== Segment start ==
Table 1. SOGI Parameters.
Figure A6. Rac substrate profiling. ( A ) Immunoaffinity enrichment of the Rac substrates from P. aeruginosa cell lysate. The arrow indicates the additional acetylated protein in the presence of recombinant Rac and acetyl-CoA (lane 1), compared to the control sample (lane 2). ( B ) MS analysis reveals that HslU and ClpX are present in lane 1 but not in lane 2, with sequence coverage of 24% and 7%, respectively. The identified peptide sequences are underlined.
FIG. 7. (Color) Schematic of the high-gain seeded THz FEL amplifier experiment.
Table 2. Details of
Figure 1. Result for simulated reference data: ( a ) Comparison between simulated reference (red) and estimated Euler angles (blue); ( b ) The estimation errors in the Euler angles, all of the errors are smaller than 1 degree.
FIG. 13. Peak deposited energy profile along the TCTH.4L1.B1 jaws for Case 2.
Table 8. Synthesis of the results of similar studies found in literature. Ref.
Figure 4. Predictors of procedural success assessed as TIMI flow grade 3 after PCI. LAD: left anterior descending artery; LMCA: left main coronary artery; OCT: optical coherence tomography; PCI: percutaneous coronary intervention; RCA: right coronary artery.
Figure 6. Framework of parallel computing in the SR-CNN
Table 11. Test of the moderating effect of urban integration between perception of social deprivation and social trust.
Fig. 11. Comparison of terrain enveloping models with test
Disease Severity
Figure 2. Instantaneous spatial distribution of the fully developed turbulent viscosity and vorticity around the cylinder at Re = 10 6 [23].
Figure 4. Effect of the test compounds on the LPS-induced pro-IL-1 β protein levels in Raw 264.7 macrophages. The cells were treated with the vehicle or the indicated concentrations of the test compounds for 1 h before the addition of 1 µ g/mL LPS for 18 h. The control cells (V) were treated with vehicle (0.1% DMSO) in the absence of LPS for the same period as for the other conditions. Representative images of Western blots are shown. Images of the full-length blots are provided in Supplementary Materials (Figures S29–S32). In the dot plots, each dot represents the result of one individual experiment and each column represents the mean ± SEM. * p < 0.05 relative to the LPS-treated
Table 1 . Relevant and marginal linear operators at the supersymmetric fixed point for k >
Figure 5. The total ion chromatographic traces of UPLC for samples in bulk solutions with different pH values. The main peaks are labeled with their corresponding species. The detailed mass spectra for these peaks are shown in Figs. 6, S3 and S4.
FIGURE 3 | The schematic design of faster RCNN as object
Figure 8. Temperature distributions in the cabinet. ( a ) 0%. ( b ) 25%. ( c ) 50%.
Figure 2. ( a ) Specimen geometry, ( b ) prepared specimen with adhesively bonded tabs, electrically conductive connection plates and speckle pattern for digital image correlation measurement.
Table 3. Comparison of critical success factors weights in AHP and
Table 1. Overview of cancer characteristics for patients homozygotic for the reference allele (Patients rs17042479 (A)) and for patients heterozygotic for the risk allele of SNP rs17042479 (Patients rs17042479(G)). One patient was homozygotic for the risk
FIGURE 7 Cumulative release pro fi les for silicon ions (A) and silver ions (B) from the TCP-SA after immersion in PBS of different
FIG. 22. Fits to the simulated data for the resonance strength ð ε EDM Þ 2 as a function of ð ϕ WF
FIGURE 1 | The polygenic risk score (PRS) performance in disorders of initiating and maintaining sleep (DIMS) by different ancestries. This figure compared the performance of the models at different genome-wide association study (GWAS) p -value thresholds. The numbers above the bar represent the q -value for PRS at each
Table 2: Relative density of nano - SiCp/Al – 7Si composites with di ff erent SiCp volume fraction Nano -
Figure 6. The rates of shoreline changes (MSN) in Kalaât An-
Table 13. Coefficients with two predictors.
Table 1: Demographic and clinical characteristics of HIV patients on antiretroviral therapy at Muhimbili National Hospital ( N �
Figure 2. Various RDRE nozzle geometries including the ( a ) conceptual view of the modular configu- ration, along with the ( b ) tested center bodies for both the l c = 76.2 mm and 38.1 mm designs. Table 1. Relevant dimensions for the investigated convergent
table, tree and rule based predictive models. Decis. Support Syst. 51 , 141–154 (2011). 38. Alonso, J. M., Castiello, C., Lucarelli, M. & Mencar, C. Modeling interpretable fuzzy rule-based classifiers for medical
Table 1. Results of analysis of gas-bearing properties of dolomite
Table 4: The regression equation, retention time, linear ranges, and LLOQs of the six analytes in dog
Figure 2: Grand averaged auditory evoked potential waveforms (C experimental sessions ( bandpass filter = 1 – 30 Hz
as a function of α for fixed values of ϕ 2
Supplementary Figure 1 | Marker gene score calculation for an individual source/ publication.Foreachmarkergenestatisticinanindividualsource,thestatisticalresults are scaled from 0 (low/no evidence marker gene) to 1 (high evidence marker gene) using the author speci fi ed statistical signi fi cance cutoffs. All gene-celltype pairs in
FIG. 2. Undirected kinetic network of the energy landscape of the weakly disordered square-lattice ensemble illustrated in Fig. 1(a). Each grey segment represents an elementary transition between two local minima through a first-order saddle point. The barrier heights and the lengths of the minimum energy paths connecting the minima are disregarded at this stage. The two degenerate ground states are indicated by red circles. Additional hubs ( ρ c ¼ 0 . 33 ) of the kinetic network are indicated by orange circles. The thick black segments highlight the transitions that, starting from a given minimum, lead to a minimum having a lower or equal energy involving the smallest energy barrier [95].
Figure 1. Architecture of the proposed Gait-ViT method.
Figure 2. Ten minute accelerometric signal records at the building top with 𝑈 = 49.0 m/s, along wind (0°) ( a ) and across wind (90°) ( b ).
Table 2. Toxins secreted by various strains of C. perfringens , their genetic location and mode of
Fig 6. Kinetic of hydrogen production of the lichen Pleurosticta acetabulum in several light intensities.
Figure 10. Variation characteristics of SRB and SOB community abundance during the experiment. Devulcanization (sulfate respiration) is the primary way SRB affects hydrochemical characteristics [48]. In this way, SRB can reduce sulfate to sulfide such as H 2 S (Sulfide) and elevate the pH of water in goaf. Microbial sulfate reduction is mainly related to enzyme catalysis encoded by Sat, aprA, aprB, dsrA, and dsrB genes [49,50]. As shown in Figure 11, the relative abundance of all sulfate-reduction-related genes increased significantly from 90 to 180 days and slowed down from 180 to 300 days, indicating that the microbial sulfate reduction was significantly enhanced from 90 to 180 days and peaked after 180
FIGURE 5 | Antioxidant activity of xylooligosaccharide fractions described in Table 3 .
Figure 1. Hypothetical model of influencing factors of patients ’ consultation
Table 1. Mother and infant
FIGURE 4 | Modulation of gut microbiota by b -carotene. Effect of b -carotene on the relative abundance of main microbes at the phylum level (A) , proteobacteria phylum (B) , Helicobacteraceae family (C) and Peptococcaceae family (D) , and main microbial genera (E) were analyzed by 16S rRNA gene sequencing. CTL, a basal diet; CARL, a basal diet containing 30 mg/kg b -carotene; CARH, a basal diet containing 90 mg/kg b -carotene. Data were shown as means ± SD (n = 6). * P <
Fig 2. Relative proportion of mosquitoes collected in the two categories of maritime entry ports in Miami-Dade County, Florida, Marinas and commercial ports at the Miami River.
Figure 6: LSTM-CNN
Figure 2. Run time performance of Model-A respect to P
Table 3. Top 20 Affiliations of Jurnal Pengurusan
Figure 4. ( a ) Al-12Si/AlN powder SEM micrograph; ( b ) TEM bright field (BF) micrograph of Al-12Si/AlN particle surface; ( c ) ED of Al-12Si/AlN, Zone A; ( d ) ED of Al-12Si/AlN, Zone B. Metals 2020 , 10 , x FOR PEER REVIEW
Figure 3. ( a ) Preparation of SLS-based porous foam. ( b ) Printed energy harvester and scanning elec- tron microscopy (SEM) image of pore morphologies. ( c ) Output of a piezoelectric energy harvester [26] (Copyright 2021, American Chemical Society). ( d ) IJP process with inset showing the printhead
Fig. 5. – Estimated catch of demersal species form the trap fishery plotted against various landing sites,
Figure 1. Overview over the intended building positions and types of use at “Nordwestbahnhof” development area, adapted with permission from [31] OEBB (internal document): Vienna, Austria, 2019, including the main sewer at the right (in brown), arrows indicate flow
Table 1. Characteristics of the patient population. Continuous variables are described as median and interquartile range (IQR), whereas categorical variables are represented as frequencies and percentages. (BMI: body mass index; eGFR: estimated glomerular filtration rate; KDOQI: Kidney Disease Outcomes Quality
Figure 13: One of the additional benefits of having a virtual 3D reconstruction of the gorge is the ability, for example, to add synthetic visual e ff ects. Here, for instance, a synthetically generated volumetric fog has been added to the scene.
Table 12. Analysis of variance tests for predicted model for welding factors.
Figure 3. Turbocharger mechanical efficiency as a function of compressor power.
== Segment end ==
Beginning at the top of the entries above, output each line exactly, and end with the line in which "Disease Severity" appears.

Table 1. SOGI Parameters.
Figure A6. Rac substrate profiling. ( A ) Immunoaffinity enrichment of the Rac substrates from P. aeruginosa cell lysate. The arrow indicates the additional acetylated protein in the presence of recombinant Rac and acetyl-CoA (lane 1), compared to the control sample (lane 2). ( B ) MS analysis reveals that HslU and ClpX are present in lane 1 but not in lane 2, with sequence coverage of 24% and 7%, respectively. The identified peptide sequences are underlined.
FIG. 7. (Color) Schematic of the high-gain seeded THz FEL amplifier experiment.
Table 2. Details of
Figure 1. Result for simulated reference data: ( a ) Comparison between simulated reference (red) and estimated Euler angles (blue); ( b ) The estimation errors in the Euler angles, all of the errors are smaller than 1 degree.
FIG. 13. Peak deposited energy profile along the TCTH.4L1.B1 jaws for Case 2.
Table 8. Synthesis of the results of similar studies found in literature. Ref.
Figure 4. Predictors of procedural success assessed as TIMI flow grade 3 after PCI. LAD: left anterior descending artery; LMCA: left main coronary artery; OCT: optical coherence tomography; PCI: percutaneous coronary intervention; RCA: right coronary artery.
Figure 6. Framework of parallel computing in the SR-CNN
Table 11. Test of the moderating effect of urban integration between perception of social deprivation and social trust.
Fig. 11. Comparison of terrain enveloping models with test
Disease Severity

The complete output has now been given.